--- START TEXT TO READ ---

I replied to your e-mail; I didn't realise you'd also posted it here. The first question I have is: which version of protobuf-net? The reason I ask is that the development trunk of "v2" deliberately has auto-compilation disabled, so that I can use my unit tests to test both the runtime and pre-compiled versions. So if you are using "v2" (only available in source), you need to tell it to compile the model - otherwise it is running 100% reflection.

In either "v1" or "v2" you can do this with:

Serializer.PrepareSerializer<Person>();

Having done this, the numbers I get (from the code in your e-mail; I haven't checked if the above is the same sample):

10
Person got created using protocol buffer in 10 milliseconds
197
Person got created using XML in 197 milliseconds
3
Person got created using binary in 3 milliseconds

The other factor is the repeats; 3-10ms is frankly nothing; you can't compare numbers around this level. Upping it to repeat 5000 times (re-using the XmlSerializer / BinaryFormatter instances; no false costs introduced) I get:

110
Person got created using protocol buffer in 110 milliseconds
329
Person got created using XML in 329 milliseconds
133
Person got created using binary in 133 milliseconds

Taking this to sillier extremes (100000):

1544
Person got created using protocol buffer in 1544 milliseconds
3009
Person got created using XML in 3009 milliseconds
3087
Person got created using binary in 3087 milliseconds

So ultimately:

  • when you have virtually no data to serialize, most approaches will be very fast (including protobuf-net)

--- END TEXT TO READ ---

#### [PROBLEM SET]
**1)** Decide whether each statement agrees with the serialization timing reply, answering yes or no and quoting the exact words of the reply that decide it. (a) The development trunk of "v2" has auto-compilation disabled on purpose. (b) With 100000 repeats, binary took longer than XML. (c) The writer confirmed that the sample above matches the code in the e-mail.
**2)** Copy the serialization timing reply word for word from "Taking this to" to "fast (including protobuf-net)".

--- START MATERIAL PROVIDED ---

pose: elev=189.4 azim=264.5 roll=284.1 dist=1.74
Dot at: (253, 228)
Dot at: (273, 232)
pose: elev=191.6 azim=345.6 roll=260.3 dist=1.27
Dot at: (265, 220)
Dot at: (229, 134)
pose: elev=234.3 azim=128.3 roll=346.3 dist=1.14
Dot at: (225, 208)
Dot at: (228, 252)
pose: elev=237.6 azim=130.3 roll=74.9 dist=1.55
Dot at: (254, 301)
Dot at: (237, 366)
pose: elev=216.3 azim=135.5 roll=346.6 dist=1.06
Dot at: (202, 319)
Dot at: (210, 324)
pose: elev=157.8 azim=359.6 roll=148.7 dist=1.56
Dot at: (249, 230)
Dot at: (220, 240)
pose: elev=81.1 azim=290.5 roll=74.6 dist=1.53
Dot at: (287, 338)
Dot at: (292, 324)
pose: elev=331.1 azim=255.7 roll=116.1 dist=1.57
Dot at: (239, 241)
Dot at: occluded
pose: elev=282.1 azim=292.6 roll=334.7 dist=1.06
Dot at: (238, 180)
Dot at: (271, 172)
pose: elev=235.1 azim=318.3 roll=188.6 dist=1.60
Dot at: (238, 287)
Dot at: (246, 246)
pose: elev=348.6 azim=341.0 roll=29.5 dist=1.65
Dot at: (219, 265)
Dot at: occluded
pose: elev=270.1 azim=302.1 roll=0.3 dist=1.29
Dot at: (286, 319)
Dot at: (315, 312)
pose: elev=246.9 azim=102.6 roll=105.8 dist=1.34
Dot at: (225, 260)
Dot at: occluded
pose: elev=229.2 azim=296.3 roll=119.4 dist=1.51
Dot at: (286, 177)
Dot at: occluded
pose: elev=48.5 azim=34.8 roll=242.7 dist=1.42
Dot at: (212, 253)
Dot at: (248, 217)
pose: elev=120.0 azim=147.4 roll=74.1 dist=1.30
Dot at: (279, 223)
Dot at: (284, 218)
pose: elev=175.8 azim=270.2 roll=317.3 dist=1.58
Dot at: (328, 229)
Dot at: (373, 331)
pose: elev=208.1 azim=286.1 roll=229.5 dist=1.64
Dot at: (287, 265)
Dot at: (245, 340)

--- END MATERIAL PROVIDED ---

#### [RESULTS BY TASK]
**1)**
(a) Yes: "the development trunk of "v2" deliberately has auto-compilation disabled"
(b) Yes: "Person got created using XML in 3009 milliseconds" and "Person got created using binary in 3087 milliseconds"
(c) No: "I haven't checked if the above is the same sample"

**2)**
Taking this to sillier extremes (100000):

1544
Person got created using protocol buffer in 1544 milliseconds
3009
Person got created using XML in 3009 milliseconds
3087
Person got created using binary in 3087 milliseconds

So ultimately:

  • when you have virtually no data to serialize, most approaches will be very fast (including protobuf-net)